Here Liszt began to laugh—snorts and chuckles first, followed by a medley of amused sounds as I went on to finish my tale. “There were two articles in the press about the whole silly thing the next day. The officer’s honour had been besmirched, ‘Ladies of outrageous behaviour do not merit gentlemanly conduct,’ and so on. I was advised to leave Berlin. And Germany!”

A huge guffaw.

“I know, I can still hardly believe it, but that is what happened!” I checked to see whether he was genuinely amused, and since he seemed to be, I carried on. “A further result was the cartoon in the press, of me—Lola Montez!—slashing an officer with a wicked-looking whip. Then that first cartoon expanded into—”

“The one of you chasing the terrified legions.”

“It was a sensation, that second one.”

“I saw it everywhere,” he averred. “In several different countries.”

“And it gave me more press than I would ever have dreamed possible.”

“That’s one way to look at it,” he nodded, wiping at his eyes.

“It wasn’t all good press, perhaps,” I faltered, before recovering with, “—but not completely bad either.”

“And how do you make that out?”

“It opened doors. When I mentioned my name after that, people already knew me.
You
knew me.” I had just realized it. “That’s the real reason you agreed to meet me, wasn’t it? You were intrigued; you were challenged.”

“I admit nothing.”

I leapt on him and pinned him to the mattress with a torrent of kisses.

Once we’d laughed ourselves breathless and his chuckles were easing, he whispered, “Well, now, my lady of outrageous behaviour…”

“Oh yes, let’s, Herr Liszt!”

And this time I had the momentous happiness of experiencing the real
cri de coeur
of a genius. Although he protested he was “exhausted, I’m spent, my dear creature, completely wrung out,” I persisted because I could sense that he had more stamina than he knew. It was my turn to play him, and I think it is safe to say that my performance was virtuoso. Up and down, up and down his long, thin member, first with hands, and then with all of me—for I am very athletic; it’s one of my passions. My athleticism was something Diego went crazy for. Most men seem astonished, and yet once they’ve experienced it, they crave it: that is, a woman who enjoys it as much as they do. Like a jockey on a winning steed, riding full tilt for the finish line: Lola, the athletic jockey, with knees high and imaginary whip in hand. All the sensations inside him roiling through that one potent connection, up and down, up and down—and the finish line was an enormous bellow of release. When I dismounted—ecstatically, proudly—rolling into his arms, he held me tight, a deep sense of peace enfolding us. And it was beautiful, as beautiful as it was private… Only for me and for him…

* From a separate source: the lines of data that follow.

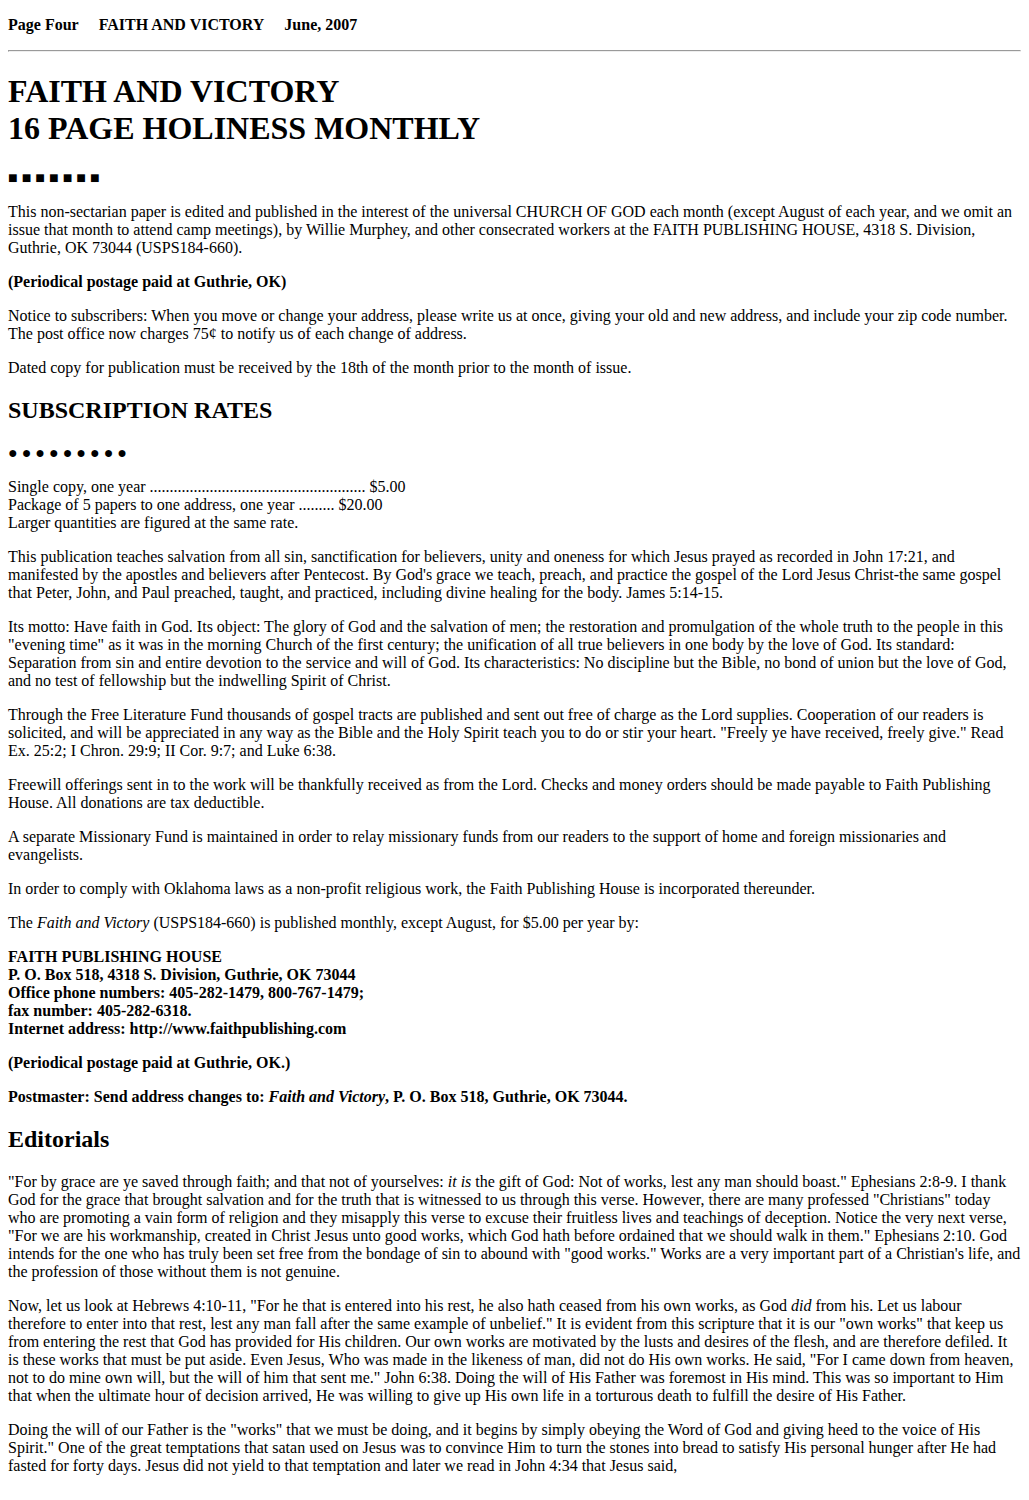Page Four FAITH AND VICTORY June, 2007
FAITH AND VICTORY
16 PAGE HOLINESS MONTHLY
■ ■ ■ ■ ■ ■ ■
This non-sectarian paper is edited and published in the interest of the universal CHURCH OF GOD each month (except August of each year, and we omit an issue that month to attend camp meetings), by Willie Murphey, and other consecrated workers at the FAITH PUBLISHING HOUSE, 4318 S. Division, Guthrie, OK 73044 (USPS184-660).
(Periodical postage paid at Guthrie, OK)
Notice to subscribers: When you move or change your address, please write us at once, giving your old and new address, and include your zip code number. The post office now charges 75¢ to notify us of each change of address.
Dated copy for publication must be received by the 18th of the month prior to the month of issue.
SUBSCRIPTION RATES
● ● ● ● ● ● ● ● ●
Single copy, one year ...................................................... $5.00
Package of 5 papers to one address, one year ......... $20.00
Larger quantities are figured at the same rate.
This publication teaches salvation from all sin, sanctification for believers, unity and oneness for which Jesus prayed as recorded in John 17:21, and manifested by the apostles and believers after Pentecost. By God's grace we teach, preach, and practice the gospel of the Lord Jesus Christ-the same gospel that Peter, John, and Paul preached, taught, and practiced, including divine healing for the body. James 5:14-15.
Its motto: Have faith in God. Its object: The glory of God and the salvation of men; the restoration and promulgation of the whole truth to the people in this "evening time" as it was in the morning Church of the first century; the unification of all true believers in one body by the love of God. Its standard: Separation from sin and entire devotion to the service and will of God. Its characteristics: No discipline but the Bible, no bond of union but the love of God, and no test of fellowship but the indwelling Spirit of Christ.
Through the Free Literature Fund thousands of gospel tracts are published and sent out free of charge as the Lord supplies. Cooperation of our readers is solicited, and will be appreciated in any way as the Bible and the Holy Spirit teach you to do or stir your heart. "Freely ye have received, freely give." Read Ex. 25:2; I Chron. 29:9; II Cor. 9:7; and Luke 6:38.
Freewill offerings sent in to the work will be thankfully received as from the Lord. Checks and money orders should be made payable to Faith Publishing House. All donations are tax deductible.
A separate Missionary Fund is maintained in order to relay missionary funds from our readers to the support of home and foreign missionaries and evangelists.
In order to comply with Oklahoma laws as a non-profit religious work, the Faith Publishing House is incorporated thereunder.
The Faith and Victory (USPS184-660) is published monthly, except August, for $5.00 per year by:
FAITH PUBLISHING HOUSE
P. O. Box 518, 4318 S. Division, Guthrie, OK 73044
Office phone numbers: 405-282-1479, 800-767-1479;
fax number: 405-282-6318.
Internet address: http://www.faithpublishing.com
(Periodical postage paid at Guthrie, OK.)
Postmaster: Send address changes to: Faith and Victory, P. O. Box 518, Guthrie, OK 73044.
Editorials
"For by grace are ye saved through faith; and that not of yourselves: it is the gift of God: Not of works, lest any man should boast." Ephesians 2:8-9. I thank God for the grace that brought salvation and for the truth that is witnessed to us through this verse. However, there are many professed "Christians" today who are promoting a vain form of religion and they misapply this verse to excuse their fruitless lives and teachings of deception. Notice the very next verse, "For we are his workmanship, created in Christ Jesus unto good works, which God hath before ordained that we should walk in them." Ephesians 2:10. God intends for the one who has truly been set free from the bondage of sin to abound with "good works." Works are a very important part of a Christian's life, and the profession of those without them is not genuine.
Now, let us look at Hebrews 4:10-11, "For he that is entered into his rest, he also hath ceased from his own works, as God did from his. Let us labour therefore to enter into that rest, lest any man fall after the same example of unbelief." It is evident from this scripture that it is our "own works" that keep us from entering the rest that God has provided for His children. Our own works are motivated by the lusts and desires of the flesh, and are therefore defiled. It is these works that must be put aside. Even Jesus, Who was made in the likeness of man, did not do His own works. He said, "For I came down from heaven, not to do mine own will, but the will of him that sent me." John 6:38. Doing the will of His Father was foremost in His mind. This was so important to Him that when the ultimate hour of decision arrived, He was willing to give up His own life in a torturous death to fulfill the desire of His Father.
Doing the will of our Father is the "works" that we must be doing, and it begins by simply obeying the Word of God and giving heed to the voice of His Spirit." One of the great temptations that satan used on Jesus was to convince Him to turn the stones into bread to satisfy His personal hunger after He had fasted for forty days. Jesus did not yield to that temptation and later we read in John 4:34 that Jesus said,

I watched him for a long time, his closed orbs, the troubled face. Watched the lines relax, the care lift away, the breathing soften. His hands—those instruments of wizardry—upon my skin… I memorized them; I’ll never forget the look and feel of them, cupping the curve of my hip instead of his keyboard. Amazing, and all for me! The touch of a genius. Fame’s caress… I wanted it so badly, fame. Why? Sometimes I hardly know—but, if I had to explain it… I suppose for excitement, for the novelty of new things, new experiences, for open doors. The security of ready money, always to hand. To be known for something that sets you apart. For vanity? I hope not, but yes, perhaps… I lay awake, as he slept, hoping for what might happen next, what might come of this. Of course, no one can plan such things—no one can force them. Life is a complex web, and Franz Liszt was deeply entangled by it.